Start of Block

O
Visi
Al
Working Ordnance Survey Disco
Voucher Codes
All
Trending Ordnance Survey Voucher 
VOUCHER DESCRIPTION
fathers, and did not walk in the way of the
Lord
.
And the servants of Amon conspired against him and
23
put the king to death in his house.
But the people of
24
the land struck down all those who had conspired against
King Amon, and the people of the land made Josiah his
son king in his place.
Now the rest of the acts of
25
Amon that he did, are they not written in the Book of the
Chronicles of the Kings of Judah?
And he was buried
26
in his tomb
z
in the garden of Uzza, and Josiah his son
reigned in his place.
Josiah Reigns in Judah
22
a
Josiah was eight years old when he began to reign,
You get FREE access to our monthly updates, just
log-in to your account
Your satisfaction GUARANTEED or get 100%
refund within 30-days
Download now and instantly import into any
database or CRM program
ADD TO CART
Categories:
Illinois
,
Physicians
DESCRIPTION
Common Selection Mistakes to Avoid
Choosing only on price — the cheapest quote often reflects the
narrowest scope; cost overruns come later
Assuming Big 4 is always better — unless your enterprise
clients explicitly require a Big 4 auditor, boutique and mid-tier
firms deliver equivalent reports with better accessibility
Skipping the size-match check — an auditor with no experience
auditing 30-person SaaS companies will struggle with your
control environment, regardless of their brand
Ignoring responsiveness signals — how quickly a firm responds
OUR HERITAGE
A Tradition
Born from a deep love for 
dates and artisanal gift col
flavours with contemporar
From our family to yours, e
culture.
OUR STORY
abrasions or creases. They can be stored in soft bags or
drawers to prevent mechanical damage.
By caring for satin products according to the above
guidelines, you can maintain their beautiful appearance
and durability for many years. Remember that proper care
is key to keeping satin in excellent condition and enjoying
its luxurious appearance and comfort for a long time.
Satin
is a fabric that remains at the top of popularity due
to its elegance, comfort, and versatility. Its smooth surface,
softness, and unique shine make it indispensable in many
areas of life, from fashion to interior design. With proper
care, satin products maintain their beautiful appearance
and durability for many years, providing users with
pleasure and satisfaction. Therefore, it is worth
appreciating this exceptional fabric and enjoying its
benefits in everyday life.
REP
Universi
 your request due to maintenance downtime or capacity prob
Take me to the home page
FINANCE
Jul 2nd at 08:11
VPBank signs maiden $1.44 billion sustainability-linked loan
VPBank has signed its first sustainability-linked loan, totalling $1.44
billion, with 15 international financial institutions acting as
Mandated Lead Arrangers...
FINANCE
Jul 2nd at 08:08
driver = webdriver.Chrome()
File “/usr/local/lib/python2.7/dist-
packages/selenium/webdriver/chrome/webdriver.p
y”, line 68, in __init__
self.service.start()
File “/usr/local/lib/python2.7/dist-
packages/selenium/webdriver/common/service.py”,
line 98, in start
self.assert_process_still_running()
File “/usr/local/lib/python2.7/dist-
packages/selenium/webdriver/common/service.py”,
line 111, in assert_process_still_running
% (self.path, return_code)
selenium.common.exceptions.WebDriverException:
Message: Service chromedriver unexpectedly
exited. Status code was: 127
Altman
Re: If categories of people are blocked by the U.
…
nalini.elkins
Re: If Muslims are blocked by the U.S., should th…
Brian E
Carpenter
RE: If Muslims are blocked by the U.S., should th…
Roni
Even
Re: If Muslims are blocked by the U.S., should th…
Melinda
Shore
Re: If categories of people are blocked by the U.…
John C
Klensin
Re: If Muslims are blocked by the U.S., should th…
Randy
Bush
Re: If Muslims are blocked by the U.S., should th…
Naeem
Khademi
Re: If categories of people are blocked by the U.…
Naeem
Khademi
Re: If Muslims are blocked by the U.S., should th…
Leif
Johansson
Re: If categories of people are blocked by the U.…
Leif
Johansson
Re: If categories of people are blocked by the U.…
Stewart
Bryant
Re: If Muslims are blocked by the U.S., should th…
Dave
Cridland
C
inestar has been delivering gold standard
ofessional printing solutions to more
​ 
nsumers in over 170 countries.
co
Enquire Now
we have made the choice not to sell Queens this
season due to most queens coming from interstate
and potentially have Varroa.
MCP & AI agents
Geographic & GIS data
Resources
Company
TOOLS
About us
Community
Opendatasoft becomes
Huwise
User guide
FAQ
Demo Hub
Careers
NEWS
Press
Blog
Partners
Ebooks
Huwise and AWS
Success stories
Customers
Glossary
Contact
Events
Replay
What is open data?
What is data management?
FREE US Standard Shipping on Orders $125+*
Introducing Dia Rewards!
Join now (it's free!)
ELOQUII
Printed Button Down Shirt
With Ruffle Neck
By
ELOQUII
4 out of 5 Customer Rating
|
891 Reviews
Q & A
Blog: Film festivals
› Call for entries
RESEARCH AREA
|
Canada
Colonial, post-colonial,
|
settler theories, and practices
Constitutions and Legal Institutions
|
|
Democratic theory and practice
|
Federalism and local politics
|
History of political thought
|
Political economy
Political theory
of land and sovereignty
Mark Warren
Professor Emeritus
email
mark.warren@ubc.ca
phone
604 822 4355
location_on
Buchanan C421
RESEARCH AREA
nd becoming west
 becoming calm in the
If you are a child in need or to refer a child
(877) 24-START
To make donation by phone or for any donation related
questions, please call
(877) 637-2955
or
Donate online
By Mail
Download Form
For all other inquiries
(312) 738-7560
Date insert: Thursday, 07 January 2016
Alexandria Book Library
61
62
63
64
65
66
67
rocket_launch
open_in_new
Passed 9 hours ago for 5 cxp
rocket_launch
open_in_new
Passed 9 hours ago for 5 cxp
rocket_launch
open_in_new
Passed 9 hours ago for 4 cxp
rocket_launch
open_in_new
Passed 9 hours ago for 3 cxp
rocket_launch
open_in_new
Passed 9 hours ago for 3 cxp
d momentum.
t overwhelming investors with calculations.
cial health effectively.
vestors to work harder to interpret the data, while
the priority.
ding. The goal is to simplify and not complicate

End of Block

_What is needed_. Line by line, the data should be returned exactly as written.

_Answer area_.
O
Visi
Al
Working Ordnance Survey Disco
Voucher Codes
All
Trending Ordnance Survey Voucher 
VOUCHER DESCRIPTION
fathers, and did not walk in the way of the
Lord
.
And the servants of Amon conspired against him and
23
put the king to death in his house.
But the people of
24
the land struck down all those who had conspired against
King Amon, and the people of the land made Josiah his
son king in his place.
Now the rest of the acts of
25
Amon that he did, are they not written in the Book of the
Chronicles of the Kings of Judah?
And he was buried
26
in his tomb
z
in the garden of Uzza, and Josiah his son
reigned in his place.
Josiah Reigns in Judah
22
a
Josiah was eight years old when he began to reign,
You get FREE access to our monthly updates, just
log-in to your account
Your satisfaction GUARANTEED or get 100%
refund within 30-days
Download now and instantly import into any
database or CRM program
ADD TO CART
Categories:
Illinois
,
Physicians
DESCRIPTION
Common Selection Mistakes to Avoid
Choosing only on price — the cheapest quote often reflects the
narrowest scope; cost overruns come later
Assuming Big 4 is always better — unless your enterprise
clients explicitly require a Big 4 auditor, boutique and mid-tier
firms deliver equivalent reports with better accessibility
Skipping the size-match check — an auditor with no experience
auditing 30-person SaaS companies will struggle with your
control environment, regardless of their brand
Ignoring responsiveness signals — how quickly a firm responds
OUR HERITAGE
A Tradition
Born from a deep love for 
dates and artisanal gift col
flavours with contemporar
From our family to yours, e
culture.
OUR STORY
abrasions or creases. They can be stored in soft bags or
drawers to prevent mechanical damage.
By caring for satin products according to the above
guidelines, you can maintain their beautiful appearance
and durability for many years. Remember that proper care
is key to keeping satin in excellent condition and enjoying
its luxurious appearance and comfort for a long time.
Satin
is a fabric that remains at the top of popularity due
to its elegance, comfort, and versatility. Its smooth surface,
softness, and unique shine make it indispensable in many
areas of life, from fashion to interior design. With proper
care, satin products maintain their beautiful appearance
and durability for many years, providing users with
pleasure and satisfaction. Therefore, it is worth
appreciating this exceptional fabric and enjoying its
benefits in everyday life.
REP
Universi
 your request due to maintenance downtime or capacity prob
Take me to the home page
FINANCE
Jul 2nd at 08:11
VPBank signs maiden $1.44 billion sustainability-linked loan
VPBank has signed its first sustainability-linked loan, totalling $1.44
billion, with 15 international financial institutions acting as
Mandated Lead Arrangers...
FINANCE
Jul 2nd at 08:08
driver = webdriver.Chrome()
File “/usr/local/lib/python2.7/dist-
packages/selenium/webdriver/chrome/webdriver.p
y”, line 68, in __init__
self.service.start()
File “/usr/local/lib/python2.7/dist-
packages/selenium/webdriver/common/service.py”,
line 98, in start
self.assert_process_still_running()
File “/usr/local/lib/python2.7/dist-
packages/selenium/webdriver/common/service.py”,
line 111, in assert_process_still_running
% (self.path, return_code)
selenium.common.exceptions.WebDriverException:
Message: Service chromedriver unexpectedly
exited. Status code was: 127
Altman
Re: If categories of people are blocked by the U.
…
nalini.elkins
Re: If Muslims are blocked by the U.S., should th…
Brian E
Carpenter
RE: If Muslims are blocked by the U.S., should th…
Roni
Even
Re: If Muslims are blocked by the U.S., should th…
Melinda
Shore
Re: If categories of people are blocked by the U.…
John C
Klensin
Re: If Muslims are blocked by the U.S., should th…
Randy
Bush
Re: If Muslims are blocked by the U.S., should th…
Naeem
Khademi
Re: If categories of people are blocked by the U.…
Naeem
Khademi
Re: If Muslims are blocked by the U.S., should th…
Leif
Johansson
Re: If categories of people are blocked by the U.…
Leif
Johansson
Re: If categories of people are blocked by the U.…
Stewart
Bryant
Re: If Muslims are blocked by the U.S., should th…
Dave
Cridland
C
inestar has been delivering gold standard
ofessional printing solutions to more
​ 
nsumers in over 170 countries.
co
Enquire Now
we have made the choice not to sell Queens this
season due to most queens coming from interstate
and potentially have Varroa.
MCP & AI agents
Geographic & GIS data
Resources
Company
TOOLS
About us
Community
Opendatasoft becomes
Huwise
User guide
FAQ
Demo Hub
Careers
NEWS
Press
Blog
Partners
Ebooks
Huwise and AWS
Success stories
Customers
Glossary
Contact
Events
Replay
What is open data?
What is data management?
FREE US Standard Shipping on Orders $125+*
Introducing Dia Rewards!
Join now (it's free!)
ELOQUII
Printed Button Down Shirt
With Ruffle Neck
By
ELOQUII
4 out of 5 Customer Rating
|
891 Reviews
Q & A
Blog: Film festivals
› Call for entries
RESEARCH AREA
|
Canada
Colonial, post-colonial,
|
settler theories, and practices
Constitutions and Legal Institutions
|
|
Democratic theory and practice
|
Federalism and local politics
|
History of political thought
|
Political economy
Political theory
of land and sovereignty
Mark Warren
Professor Emeritus
email
mark.warren@ubc.ca
phone
604 822 4355
location_on
Buchanan C421
RESEARCH AREA
nd becoming west
 becoming calm in the
If you are a child in need or to refer a child
(877) 24-START
To make donation by phone or for any donation related
questions, please call
(877) 637-2955
or
Donate online
By Mail
Download Form
For all other inquiries
(312) 738-7560
Date insert: Thursday, 07 January 2016
Alexandria Book Library
61
62
63
64
65
66
67
rocket_launch
open_in_new
Passed 9 hours ago for 5 cxp
rocket_launch
open_in_new
Passed 9 hours ago for 5 cxp
rocket_launch
open_in_new
Passed 9 hours ago for 4 cxp
rocket_launch
open_in_new
Passed 9 hours ago for 3 cxp
rocket_launch
open_in_new
Passed 9 hours ago for 3 cxp
d momentum.
t overwhelming investors with calculations.
cial health effectively.
vestors to work harder to interpret the data, while
the priority.
ding. The goal is to simplify and not complicate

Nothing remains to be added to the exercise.